*Document extract:*
┌────────

Celebrating 160 years of Falmouth trains and 30 years of the Friends of Penmere Station
This August marks the 160th anniversary of trains to Falmouth and 30 years since the Friends of Penmere Station, the volunteer group who look after the Falmouth station, was established.
To mark their anniversary, the Friends are holding a Gala Open Day in the station car park on Saturday 26 August between 10 AM and 5 PM.
On display will be several vintage vehicles including a 1929 Marshall Steam Traction Engine “Reo”, a 1936 Austin taxi, 1953 BSA motorbike and a 1964 AEC Harrington Cavalier coach.
There will be various stands including from The Falmouth Mission for Seafarers and the Bodmin Steam Railway, plus the Friends will have a Commemoration and Celebration Table remembering late members Geoff Nichols and Brian Philpotts.
Tea and cake will be available and there will be a beer stand too with three beers supplied by Dynamite Valley Brewery Co of Ponsanooth, Viaduct Pale Ale, Black Charge Stout and Powder Works Pilsner.
It’s Penryn Fair Day that day too and King Harry Coaches will be operating a frequent free bus service between Penryn Bowling Club, Quay Hill, Penryn and Penmere station.
The station car park will be closed that Saturday to allow for the Gala Open Day which is being run courtesy of GWR.

└────────

*Provided data:*
┌────────

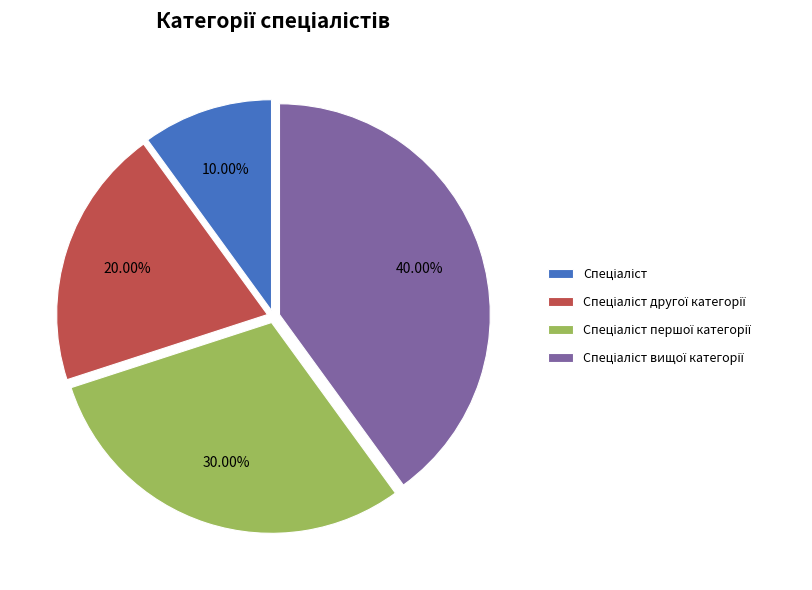

Does any single category account for the majority?

No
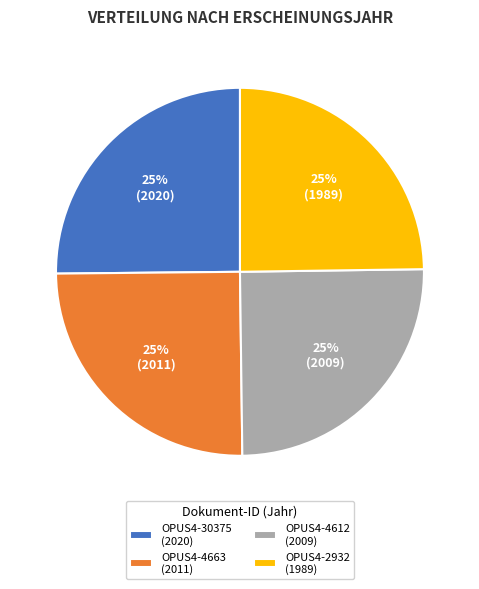

What is the ratio of the value at OPUS4-2932 (1989) to the value at OPUS4-30375 (2020)?

1.0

└────────

*Task item A:* According to the Penmere Station anniversary article, which brewery supplies the beers for the Gala Open Day?
*Task item B:* Carry the Penmere Station anniversary article forward from its final sentence.
The data that comes after the Penmere Station anniversary article has nothing to do with it.

*Expected output A:* Dynamite Valley Brewery Co of Ponsanooth.

*Expected output B:*
Over the thirty years, the Friends of Penmere Station have received many national and local awards and commendations.
Steve Lloyd of the Friends said “We are really pleased to be able to celebrate 30 years of transforming Penmere from a quite rundown station into a little piece of railway station and gardens Eden for all to enjoy. Thanks must go to the Devon and Cornwall Rail Partnership, GWR and the Community Rail Network for valued assistance.
“Someone who visits the station recently said to us ‘ Its like stepping back in time’ ! Summed up well. Come and have a look for yourselves.”
The Gala Day is happening just two days after the 160th anniversary of the first trains to Falmouth and Penryn, with the opening of the line, now called the Maritime Line, from Truro on 24 August 1863.
Ten years ago, the 150th anniversary was marked in great style including the display of a GWR Pannier Tank steam locomotive that weekend on the Moor in Falmouth. An exhibition was mounted in the Poly, a school poster competition and Falmouth shop window dressing promotion run and there were many other commemorative activities too.
Centrepiece of the celebrations was a special run of a GWR InterCity 125 High Speed Train between Falmouth and Truro on the Sunday – one of the very few times one had been seen on the line.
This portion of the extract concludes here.